Y, en su misión de que parezca que después de la tormenta llega la calma, tildó a Irene Lozano, Álvaro Anchuelo y Toni Cantó -tres compañeros del Congreso que le dieron la espalda y abandonaron incluso algunos de sus cargos tras su no-reacción después de la debacle de las elecciones andaluzas- de "buenos diputados". Del último, que renunció tanto a su acta de diputado como a su candidatura a la Presidencia de la Comunidad Valenciana, dijo también que lo consideraba un "buen amigo".

No obstante, a pesar de sus buenas palabras hacia él, no se prevé que Cantó apoye a su sucesora en Valencia, Alicia Andújar, en campaña electoral. Tampoco que participe en actos en ninguna otra comunidad o realice intervenciones en medios de comunicación. Y es que el actor dejó claro el día que anunció su renuncia que se retiraría de la primera línea de la política pese a  seguir militando en UPyD, al menos, de momento.

¿Sin censura?

Pese a que todos ellos pidieron la dimisión y la asunción de responsabilidades de Díez, ésta parece haber decidido no censurarles. ¿El motivo? Incidir en la "democracia interna" del partido e intentar quitarse el lastre de "autoritaria" que le ha acompañado desde las primeras fugas de cargos autonómicos de UPyD a Ciudadanos (C's) y, especialmente, desde la polémica con el eurodiputado Francisco Sosa Wagner.

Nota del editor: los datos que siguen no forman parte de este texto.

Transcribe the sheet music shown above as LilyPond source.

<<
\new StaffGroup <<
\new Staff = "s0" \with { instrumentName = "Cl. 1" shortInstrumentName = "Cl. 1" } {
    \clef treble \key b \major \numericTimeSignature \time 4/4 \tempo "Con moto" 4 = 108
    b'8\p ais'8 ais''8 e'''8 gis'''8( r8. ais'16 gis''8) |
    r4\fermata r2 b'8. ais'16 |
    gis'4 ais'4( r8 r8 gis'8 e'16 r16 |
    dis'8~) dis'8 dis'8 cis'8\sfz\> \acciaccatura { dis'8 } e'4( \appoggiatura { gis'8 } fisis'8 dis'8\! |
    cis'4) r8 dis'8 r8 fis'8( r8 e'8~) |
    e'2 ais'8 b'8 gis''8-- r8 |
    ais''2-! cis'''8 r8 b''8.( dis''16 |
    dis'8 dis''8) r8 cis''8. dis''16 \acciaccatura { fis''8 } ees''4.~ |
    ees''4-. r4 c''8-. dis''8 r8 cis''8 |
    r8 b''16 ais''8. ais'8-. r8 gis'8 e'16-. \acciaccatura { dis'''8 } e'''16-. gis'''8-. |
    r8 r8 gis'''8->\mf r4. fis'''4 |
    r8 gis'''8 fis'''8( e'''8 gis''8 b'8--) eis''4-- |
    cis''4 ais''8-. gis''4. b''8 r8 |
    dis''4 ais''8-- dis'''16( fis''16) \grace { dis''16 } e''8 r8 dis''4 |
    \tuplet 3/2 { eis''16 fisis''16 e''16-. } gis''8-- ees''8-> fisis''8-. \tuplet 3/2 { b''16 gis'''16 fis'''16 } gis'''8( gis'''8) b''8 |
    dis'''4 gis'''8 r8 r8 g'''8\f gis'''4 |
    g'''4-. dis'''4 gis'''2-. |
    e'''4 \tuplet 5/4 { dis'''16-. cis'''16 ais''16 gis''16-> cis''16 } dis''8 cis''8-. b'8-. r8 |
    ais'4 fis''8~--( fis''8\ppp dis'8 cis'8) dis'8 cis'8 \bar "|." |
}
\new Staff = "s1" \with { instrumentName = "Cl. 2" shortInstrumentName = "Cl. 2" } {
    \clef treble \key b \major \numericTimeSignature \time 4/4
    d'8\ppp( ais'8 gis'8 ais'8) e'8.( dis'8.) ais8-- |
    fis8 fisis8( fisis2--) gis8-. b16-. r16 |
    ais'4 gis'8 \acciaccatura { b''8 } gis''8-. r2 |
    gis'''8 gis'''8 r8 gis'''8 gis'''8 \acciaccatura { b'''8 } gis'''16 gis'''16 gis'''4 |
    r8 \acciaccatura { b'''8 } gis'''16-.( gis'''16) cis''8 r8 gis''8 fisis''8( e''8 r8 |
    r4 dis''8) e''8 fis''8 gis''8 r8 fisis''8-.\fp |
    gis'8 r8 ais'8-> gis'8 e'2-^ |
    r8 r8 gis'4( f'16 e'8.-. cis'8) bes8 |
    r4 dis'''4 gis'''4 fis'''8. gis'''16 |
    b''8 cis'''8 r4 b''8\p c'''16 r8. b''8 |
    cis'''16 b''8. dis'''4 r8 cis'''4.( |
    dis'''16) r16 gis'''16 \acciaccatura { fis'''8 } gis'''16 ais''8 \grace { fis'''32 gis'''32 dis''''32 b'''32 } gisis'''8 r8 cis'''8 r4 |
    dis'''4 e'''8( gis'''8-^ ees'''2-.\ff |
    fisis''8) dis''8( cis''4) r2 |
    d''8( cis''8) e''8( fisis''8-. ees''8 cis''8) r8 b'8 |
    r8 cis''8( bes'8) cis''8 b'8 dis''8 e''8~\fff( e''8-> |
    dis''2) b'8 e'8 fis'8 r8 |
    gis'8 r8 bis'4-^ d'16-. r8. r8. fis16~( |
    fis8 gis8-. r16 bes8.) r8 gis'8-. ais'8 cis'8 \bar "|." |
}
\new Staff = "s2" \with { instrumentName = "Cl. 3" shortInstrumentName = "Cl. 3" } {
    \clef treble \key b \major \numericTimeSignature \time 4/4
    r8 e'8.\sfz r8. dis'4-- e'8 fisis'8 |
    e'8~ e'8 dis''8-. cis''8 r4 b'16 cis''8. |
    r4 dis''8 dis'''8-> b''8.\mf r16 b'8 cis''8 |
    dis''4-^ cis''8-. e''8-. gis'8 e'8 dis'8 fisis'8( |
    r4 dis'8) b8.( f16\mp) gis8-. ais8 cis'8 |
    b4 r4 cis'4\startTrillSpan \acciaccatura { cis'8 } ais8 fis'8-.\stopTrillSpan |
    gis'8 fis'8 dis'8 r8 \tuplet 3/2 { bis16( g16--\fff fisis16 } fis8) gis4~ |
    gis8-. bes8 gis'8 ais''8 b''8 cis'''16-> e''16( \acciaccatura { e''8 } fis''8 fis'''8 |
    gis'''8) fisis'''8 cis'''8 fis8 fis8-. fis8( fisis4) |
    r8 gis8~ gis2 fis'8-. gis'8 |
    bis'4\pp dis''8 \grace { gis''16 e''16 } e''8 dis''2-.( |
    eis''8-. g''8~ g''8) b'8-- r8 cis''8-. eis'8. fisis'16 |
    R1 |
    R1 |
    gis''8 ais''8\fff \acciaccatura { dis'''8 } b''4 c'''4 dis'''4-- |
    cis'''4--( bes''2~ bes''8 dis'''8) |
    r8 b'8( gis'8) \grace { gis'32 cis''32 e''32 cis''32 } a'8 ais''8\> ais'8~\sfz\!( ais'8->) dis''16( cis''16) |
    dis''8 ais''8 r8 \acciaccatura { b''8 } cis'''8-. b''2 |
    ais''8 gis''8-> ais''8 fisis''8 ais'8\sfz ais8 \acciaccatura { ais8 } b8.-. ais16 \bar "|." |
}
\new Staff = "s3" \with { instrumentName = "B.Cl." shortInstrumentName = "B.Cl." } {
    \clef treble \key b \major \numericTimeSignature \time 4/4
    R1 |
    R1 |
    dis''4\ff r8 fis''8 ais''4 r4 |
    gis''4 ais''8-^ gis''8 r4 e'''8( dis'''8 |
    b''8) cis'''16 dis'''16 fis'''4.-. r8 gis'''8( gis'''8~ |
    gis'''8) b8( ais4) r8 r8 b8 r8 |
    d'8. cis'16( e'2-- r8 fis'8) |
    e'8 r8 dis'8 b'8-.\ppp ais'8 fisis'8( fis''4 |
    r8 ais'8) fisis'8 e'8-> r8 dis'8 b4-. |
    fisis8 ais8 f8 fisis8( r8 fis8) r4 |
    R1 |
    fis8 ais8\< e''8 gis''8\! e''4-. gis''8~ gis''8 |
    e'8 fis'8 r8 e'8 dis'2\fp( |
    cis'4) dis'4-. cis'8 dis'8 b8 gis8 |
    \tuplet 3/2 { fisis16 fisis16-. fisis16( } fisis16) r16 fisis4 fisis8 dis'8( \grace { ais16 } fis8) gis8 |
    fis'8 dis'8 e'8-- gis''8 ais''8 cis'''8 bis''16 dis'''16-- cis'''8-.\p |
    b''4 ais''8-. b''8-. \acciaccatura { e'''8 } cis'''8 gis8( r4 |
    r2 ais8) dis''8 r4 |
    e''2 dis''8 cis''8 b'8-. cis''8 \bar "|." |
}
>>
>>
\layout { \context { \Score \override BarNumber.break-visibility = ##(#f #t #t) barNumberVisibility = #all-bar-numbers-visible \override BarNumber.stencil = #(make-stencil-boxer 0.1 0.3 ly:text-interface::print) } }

"A Sosa Wagner nunca se le expulsó del partido", repitió Díez a lo largo de su entrevista de ayer para justificar que no fue ella quien le represalió directamente. "Se le quitó la portavocía (en el grupo de UPyD-Europa) porque tomó decisiones contrarias a la dirección del partido como votar a favor de [Jean-Claude] Juncker [como presidente de la Comisión Europea]", especificó. E insistió: "A nadie se le ha echado por críticas, forman parte de la vida y de la democracia", zanjó. 

Es esa misma frase la que ha permitido, precisamente, que algunos díscolos ya tengan previsto participar en actos que, si bien, no son mítines, sí aportan visibilidad (positiva) para UPyD frente a la "enorme notoriedad negativa" que Díez reconoció haber tenido en los últimos tiempos. 

Y aunque la batalla interna siga abierta hasta que se le ponga fin en el Congreso extraordinario previsto para junio, todos colaborarán  -no se sabe si juntos, revueltos, o por separado sin que se note-  en el objetivo de salvar los restos del partido el 24-M. ¿Los primeros? Díez y su nuevo número dos, Andrés Herzog, que con su cada vez mayor notoriedad también contribuye a desmontar la idea de que en UPyD ya sólo queda Rosa. Ambos presentarán, juntos, esta tarde, la estrategia de campaña de la formación. El cómo estarán incluidos los díscolos en ella está por ver.